Government lifts restriction on deportations to African hot spots

OTTAWA – The Conservative government is expanding the number of African countries to which it will deport illegal immigrants and failed refugee claimants.

Canada will now go ahead with removals to Burundi, Liberia and Rwanda – three countries with long histories of severe human-rights abuses.

A release Thursday from the Canada Border Services Agency says a “thorough review” of country conditions led to the change, effective immediately.

Up to 2,100 people currently in Canada could be affected.

“The removal of individuals who are not lawfully in Canada is key to maintaining the integrity of the immigration program and to ensuring fairness for those who live in this country lawfully,” Public Safety Minister Peter Van Loan said in a release.

In a related announcement, the Harper government has also restricted refugee claimants from the world’s worst trouble spots who arrive in Canada via the United States.

Even as Van Loan was reducing the list of “temporary suspension of removal” countries – or TSRs – by three, rules for arrivals from all such countries were changed Thursday by Citizenship and Immigration.

A release from Citizenship Minister Jason Kenney said “nationals from TSR countries (Afghanistan, the Democratic Republic of Congo, Haiti, Iraq and Zimbabwe) arriving a Canada-U.S. land border will be ineligible to make a refugee claim in Canada and will be turned back to the United States.”

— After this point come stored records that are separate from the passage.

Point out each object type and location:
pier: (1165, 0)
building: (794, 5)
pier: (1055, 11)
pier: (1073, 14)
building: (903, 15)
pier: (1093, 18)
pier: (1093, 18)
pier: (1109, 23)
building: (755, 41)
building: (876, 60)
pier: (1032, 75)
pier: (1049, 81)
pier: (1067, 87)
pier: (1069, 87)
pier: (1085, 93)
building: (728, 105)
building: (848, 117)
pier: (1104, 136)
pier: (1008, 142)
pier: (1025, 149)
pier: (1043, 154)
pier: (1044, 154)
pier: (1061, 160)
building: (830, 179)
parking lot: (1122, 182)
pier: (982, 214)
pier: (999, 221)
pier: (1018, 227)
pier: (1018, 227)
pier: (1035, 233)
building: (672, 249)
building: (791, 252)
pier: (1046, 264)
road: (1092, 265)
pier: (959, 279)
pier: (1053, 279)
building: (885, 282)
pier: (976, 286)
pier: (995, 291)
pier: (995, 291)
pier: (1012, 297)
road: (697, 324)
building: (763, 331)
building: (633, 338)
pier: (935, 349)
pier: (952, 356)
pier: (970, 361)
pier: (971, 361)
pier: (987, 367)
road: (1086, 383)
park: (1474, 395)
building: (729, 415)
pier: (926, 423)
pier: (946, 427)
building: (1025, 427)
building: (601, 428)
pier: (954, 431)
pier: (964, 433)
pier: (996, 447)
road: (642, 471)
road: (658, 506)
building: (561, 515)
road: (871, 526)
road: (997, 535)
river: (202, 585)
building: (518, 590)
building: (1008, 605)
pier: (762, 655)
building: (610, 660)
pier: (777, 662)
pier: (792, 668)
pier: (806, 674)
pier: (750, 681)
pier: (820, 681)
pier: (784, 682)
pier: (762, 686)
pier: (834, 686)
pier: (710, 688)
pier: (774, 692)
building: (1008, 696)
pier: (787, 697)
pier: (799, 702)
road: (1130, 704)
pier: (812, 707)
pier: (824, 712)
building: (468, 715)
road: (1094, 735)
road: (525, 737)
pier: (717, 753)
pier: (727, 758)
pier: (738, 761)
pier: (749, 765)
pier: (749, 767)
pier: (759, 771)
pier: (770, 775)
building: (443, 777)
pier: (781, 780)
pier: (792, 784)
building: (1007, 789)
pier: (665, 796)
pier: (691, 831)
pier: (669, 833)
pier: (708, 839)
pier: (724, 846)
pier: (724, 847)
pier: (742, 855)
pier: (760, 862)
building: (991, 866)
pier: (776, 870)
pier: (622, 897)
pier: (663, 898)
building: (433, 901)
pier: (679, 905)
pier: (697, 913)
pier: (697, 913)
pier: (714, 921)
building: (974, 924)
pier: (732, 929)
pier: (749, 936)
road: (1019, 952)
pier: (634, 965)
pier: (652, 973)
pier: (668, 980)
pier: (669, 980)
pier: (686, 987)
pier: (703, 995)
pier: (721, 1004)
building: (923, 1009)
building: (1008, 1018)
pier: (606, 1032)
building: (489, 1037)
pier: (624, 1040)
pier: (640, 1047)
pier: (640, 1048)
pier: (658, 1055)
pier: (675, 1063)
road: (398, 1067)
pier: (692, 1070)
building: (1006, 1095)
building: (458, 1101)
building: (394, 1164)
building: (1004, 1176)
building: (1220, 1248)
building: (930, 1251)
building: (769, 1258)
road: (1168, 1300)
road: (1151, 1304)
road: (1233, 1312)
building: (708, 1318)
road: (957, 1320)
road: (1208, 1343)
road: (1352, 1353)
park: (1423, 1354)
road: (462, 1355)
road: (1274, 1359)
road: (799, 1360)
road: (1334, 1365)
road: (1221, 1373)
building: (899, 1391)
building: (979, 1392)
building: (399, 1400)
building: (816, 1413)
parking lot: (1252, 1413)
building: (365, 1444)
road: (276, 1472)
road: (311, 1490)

Under the Canada-U.S. Safe Third Country Agreement that came into force in 2004, individuals from TSR countries could make refugee claims in Canada even if they first stopped in the United States. No longer.

Kenney said in a release that the exemption for such individuals was “undermining … the integrity of our asylum system.”

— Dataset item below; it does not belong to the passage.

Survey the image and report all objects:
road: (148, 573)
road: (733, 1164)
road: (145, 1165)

The Conservative minister contrasted the plight of would-be refugees from the world’s most troubled countries with that of regular immigrants “who wait patiently in line to come to Canada, frequently for years.”

Kenney accused those refugees coming to Canada through the U.S. as attempting to “jump the immigration queue and make refugee claims in Canada after they’ve already had the opportunity to do so in a safe, democratic country.”

Amnesty International’s annual report for 2009 cites a long list of ongoing abuses in Burundi and Liberia, and to a lesser extent Rwanda.

Burundi in particular was singled out for escalating rates of rape and sexual violence that are rarely investigated or prosecuted, detentions without trial, and harassment and intimidation of political opponents, journalists and human rights defenders.

The Canadian government said the change in TSR status does not affect active refugee claims that are already being processed from citizens of Burundi, Liberia and Rwanda.